AIM A |
Answer these questions about the sonification workshop announcement, one line each:
(i) Where and on what date will the workshop be held?
(ii) Which organization is organizing the workshop?
(iii) How does the announcement define sonification for the purposes of the workshop?
AIM B |
Write the next part of the sonification workshop announcement, picking up after its last question.

EXCERPTED PASSAGE |
My apologies. I also apologize in advance to those who receive multiple
copies of this retransmission. GK]

This is a call for position papers for an NSF-sponsored workshop on
sonification to be held in Palo Alto, California, Sunday, November 2,
1997, the day before ICAD '97.

At the request of the National Science Foundation, the International
Community for Auditory Display, conveners of the International
Conference on Auditory Display, is organizing a one day workshop on
sonification. The purpose of the workshop is to assess the status of
the field and produce recommendations to the NSF regarding the
development of a research agenda. For the purposes of this workshop,
sonification is defined as auditory representation of data.

Sonification research includes aspects of human perception and
cognition, sound synthesis and audio signal processing, and music and
sound design, as well as a host of related disciplines and applications
such as computer science, process control and assistive technologies
for the disabled. Relatively little research has been conducted in
auditory representation of data and, with a few real time exceptions
such as geiger counters or pulse oxymeters, no sonification solutions
have been widely used.

What are the key issues facing sonification researchers? Are there
bottlenecks in tool design? In perception research? Are there needs for
design guidelines and theory building? What kinds of applications are
likely to be the most successful? What kinds of research teams might be
assembled to make the needed research or development breakthroughs?
What role might sonification play in education? Conversely, what kind
of background is needed to participate meaningfully in the field? In
what ways can this research be informed by data visualization, haptic,
VR and other perceptualization research? How significant is
interactivity in data exploration via sonification?

MATERIAL |
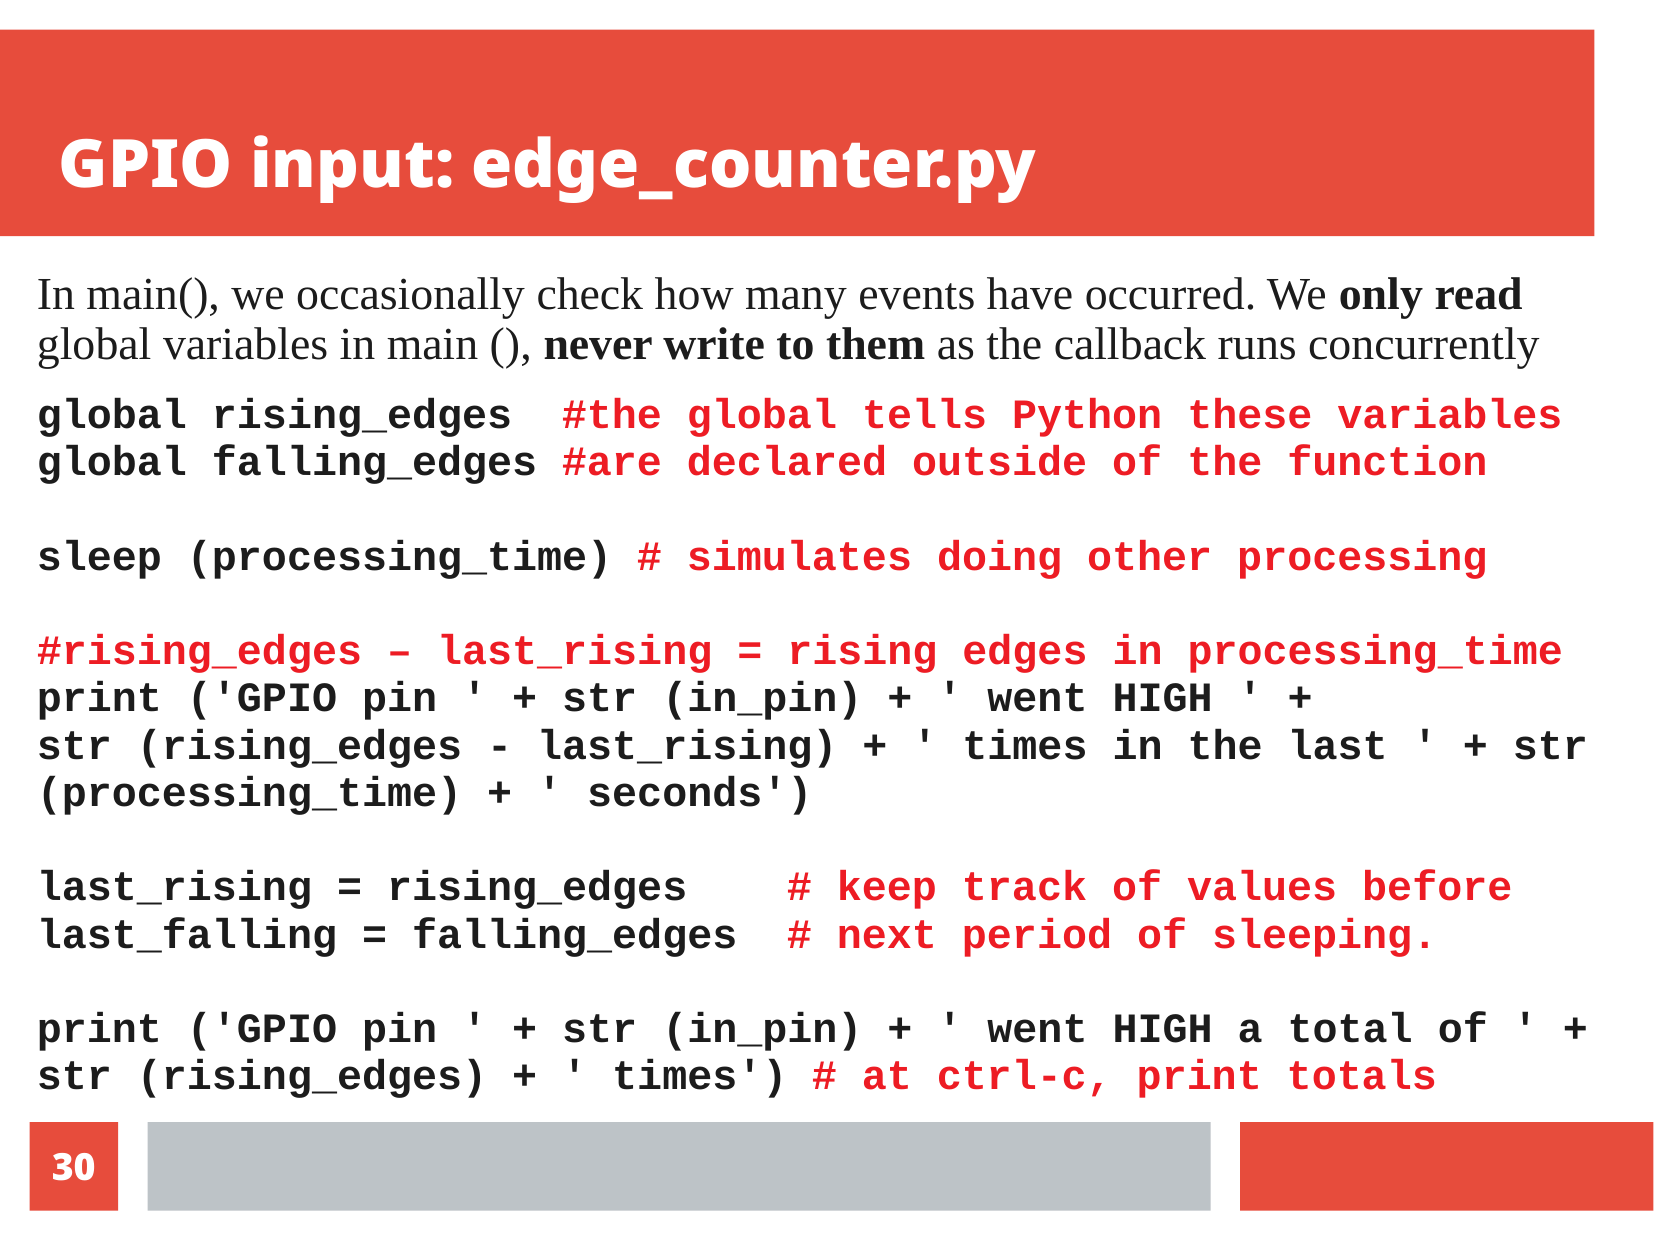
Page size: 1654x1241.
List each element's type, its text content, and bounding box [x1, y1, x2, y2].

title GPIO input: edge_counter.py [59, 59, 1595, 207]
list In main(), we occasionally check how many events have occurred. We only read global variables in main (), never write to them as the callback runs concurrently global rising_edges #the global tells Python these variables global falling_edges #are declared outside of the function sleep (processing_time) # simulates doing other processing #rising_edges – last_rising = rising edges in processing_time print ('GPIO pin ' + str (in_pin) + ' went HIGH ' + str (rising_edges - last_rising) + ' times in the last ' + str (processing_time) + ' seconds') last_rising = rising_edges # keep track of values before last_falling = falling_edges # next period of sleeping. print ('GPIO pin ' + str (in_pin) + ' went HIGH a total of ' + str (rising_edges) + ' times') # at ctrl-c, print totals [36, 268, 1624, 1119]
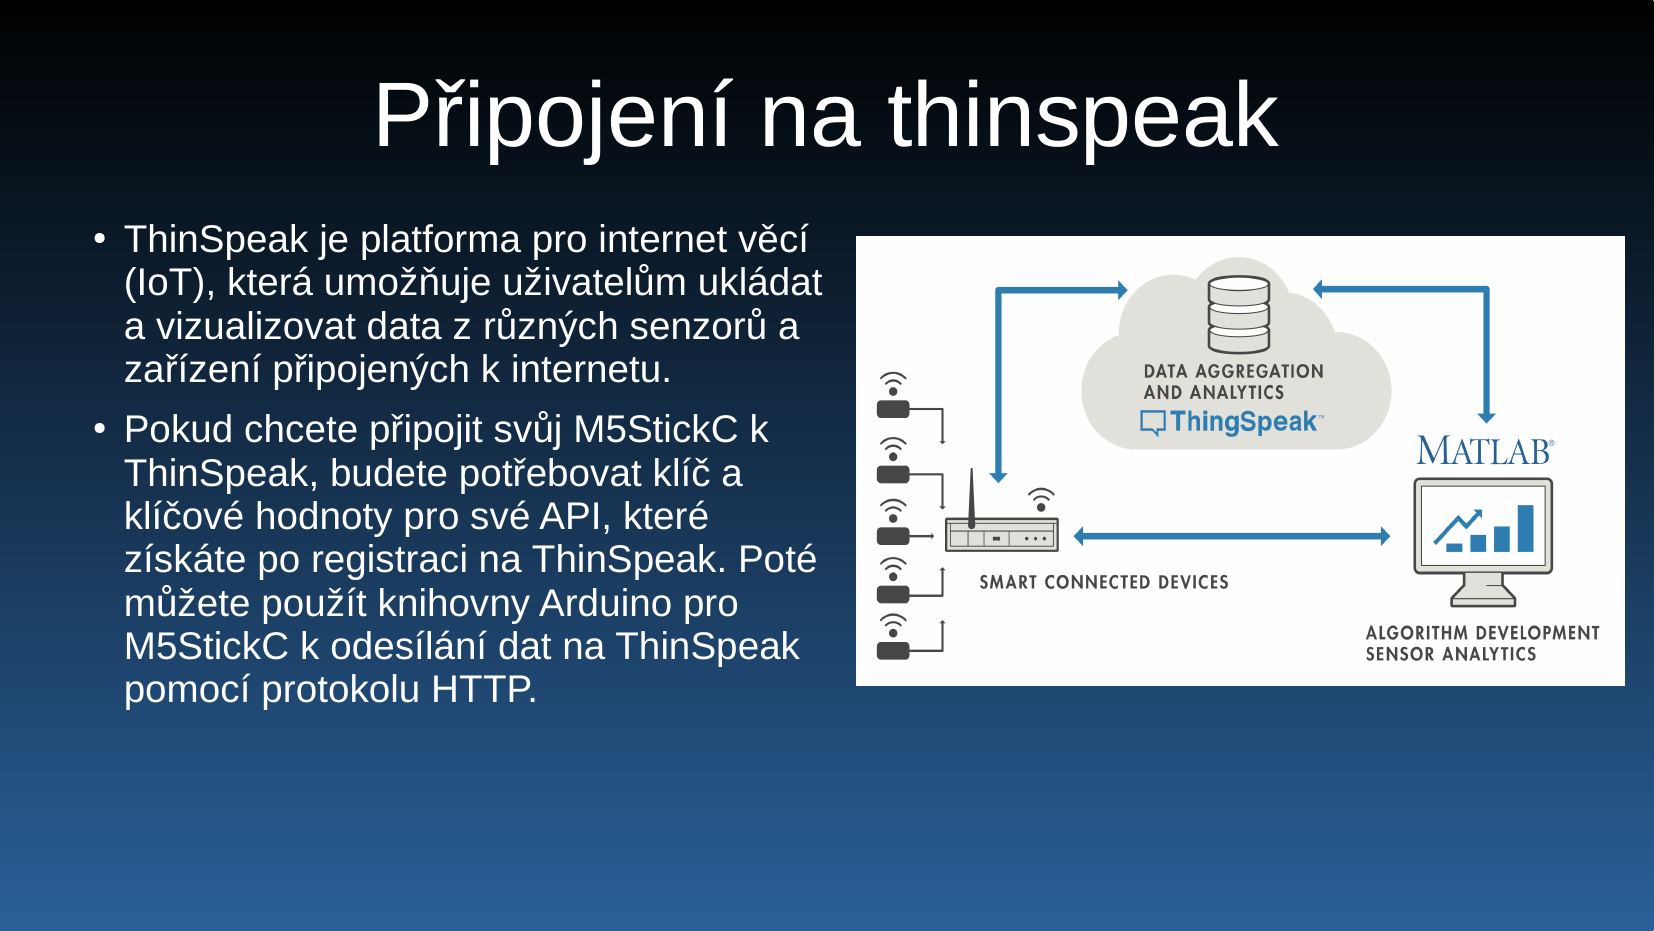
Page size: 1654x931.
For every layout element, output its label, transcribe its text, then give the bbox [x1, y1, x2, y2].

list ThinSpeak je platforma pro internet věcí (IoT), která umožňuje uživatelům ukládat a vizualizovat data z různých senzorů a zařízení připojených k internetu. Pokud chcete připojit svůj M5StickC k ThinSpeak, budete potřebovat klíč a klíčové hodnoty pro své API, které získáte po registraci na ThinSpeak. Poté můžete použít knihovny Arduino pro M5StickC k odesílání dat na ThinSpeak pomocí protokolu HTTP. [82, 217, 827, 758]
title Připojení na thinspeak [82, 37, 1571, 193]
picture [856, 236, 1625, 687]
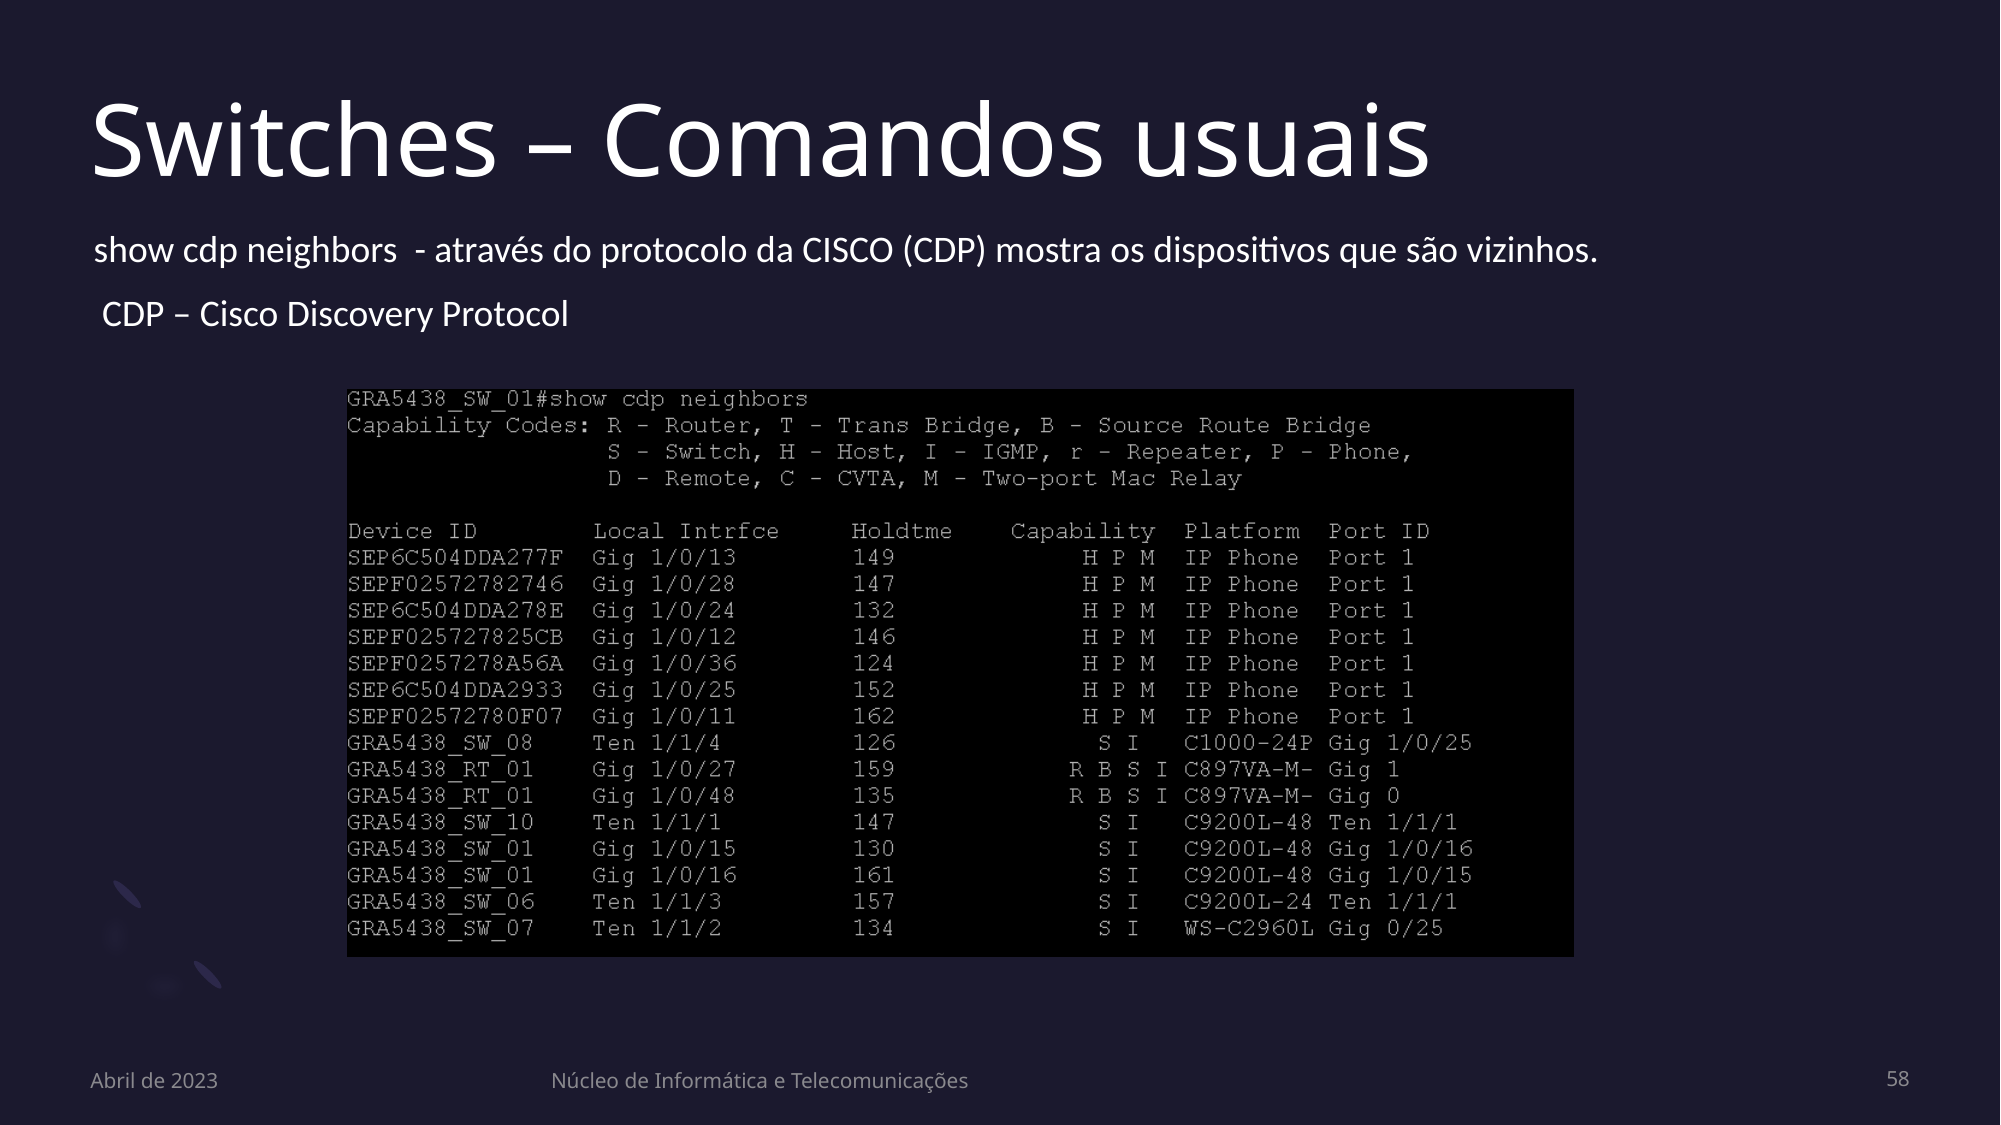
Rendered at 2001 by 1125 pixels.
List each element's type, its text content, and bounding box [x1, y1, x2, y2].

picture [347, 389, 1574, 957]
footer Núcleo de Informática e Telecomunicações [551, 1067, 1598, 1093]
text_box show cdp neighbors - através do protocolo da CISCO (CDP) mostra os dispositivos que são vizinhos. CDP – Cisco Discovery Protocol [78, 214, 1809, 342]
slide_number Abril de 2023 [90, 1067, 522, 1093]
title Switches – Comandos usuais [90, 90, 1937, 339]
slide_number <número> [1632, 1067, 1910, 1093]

EXPECTED OUTPUT A |
(i) Palo Alto, California, on Sunday, November 2, 1997
(ii) The International Community for Auditory Display
(iii) As auditory representation of data

EXPECTED OUTPUT B |
These and other questions are likely to arise. The workshop will be
limited to 15-20 participants. We will work ahead of time via email to
ascertain the questions most pressing in the field. When we convene on
November 2 we will hear several talks by participants then further
focus our questions, breaking into working groups to investigate them
in depth. The whole group will reconvene at the end of the day to share
and discuss our results. Initial results will be presented a couple of
days later at the ICAD conference. Following the workshop each team
will return home to write up a portion of a report which will be
compiled, edited, and presented to the National Science Foundation
along with policy recommendations regarding the development of a
research agenda. The white paper will also be circulated throughout the
relevent research communities.

It is hoped that this effort will stimulate new thought and shed some
light on the difficulties and possibilities of this research area. It
may also help researchers at the fringes of sonification to provide
meaningful input, while defining some of the potential benefits and
difficulties of sonification for new research efforts. It is also our
hope that a scientifically responsible position paper will serve as a
useful reference as researchers approach funding agencies, colleagues,
managers and review committees about their work.

Please submit a position paper of 500 words. This paper should present
what you consider to be the key issue(s) facing sonification research,
why these concerns are important, and possibly your current thoughts as
to how to approach the issues. Please include within the paper a brief
bio and description of current sonification research or current
research of relevence to sonification. In selecting participants
consideration will be given to experience, disciplinary and
institutional diversity, demonstrated consideration of relevent issues,
the ability to present quality scientific work, and other criteria.
Participation by young researchers is also encouraged. A range of
participants with varying experience and backgrounds will support
informative discussions as well as provide opportunities to influence
new researchers in this field. Email your submission (no attachments,
please) to Gregory Kramer, workshop Chair, at kramer@listen.com no
later than September 2, 1997.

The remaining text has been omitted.